En parallèle, le soutien à l’innovation et aux startups constitue un levier prometteur. Des entreprises tunisiennes dans le domaine de l’intelligence artificielle ou des technologies avancées attirent déjà l’attention d’investisseurs internationaux.
Mobiliser de nouveaux leviers d’investissement
Les institutions financières internationales, telles que la Banque mondiale ou la Banque européenne pour la reconstruction et le développement, offrent des outils efficaces pour soutenir des grands projets tout en garantissant des standards élevés.

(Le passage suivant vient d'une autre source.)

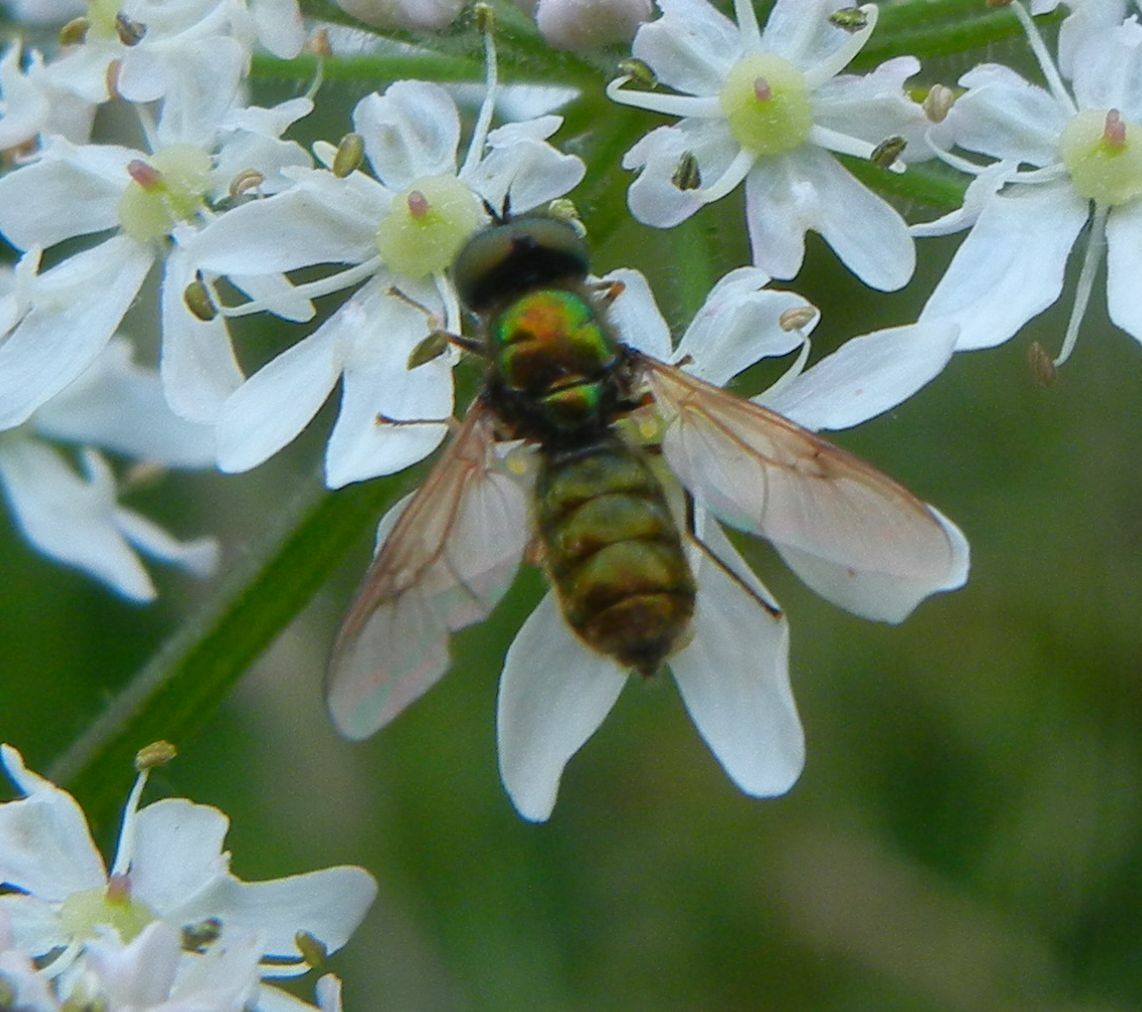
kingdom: Animalia
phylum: Arthropoda
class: Insecta
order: Diptera
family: Stratiomyidae
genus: Chloromyia
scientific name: Chloromyia formosa
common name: Soldier fly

Une coordination renforcée entre partenaires occidentaux permettrait de proposer des alternatives crédibles aux investissements d’acteurs concurrents, notamment dans des secteurs stratégiques comme les télécommunications ou l’énergie.
Un choix stratégique
L’histoire l’a montré : la Tunisie continuera d’attirer les convoitises des grandes puissances. Face à cela, deux options s’offrent aux décideurs : intervenir tardivement face aux crises ou maintenir un engagement stratégique, mesuré et anticipé.
En misant sur la Tunisie comme partenaire clé, capable de diffuser la stabilité et de stimuler la croissance régionale, les États-Unis et leurs alliés peuvent renforcer leur influence tout en contribuant à un équilibre durable dans la région.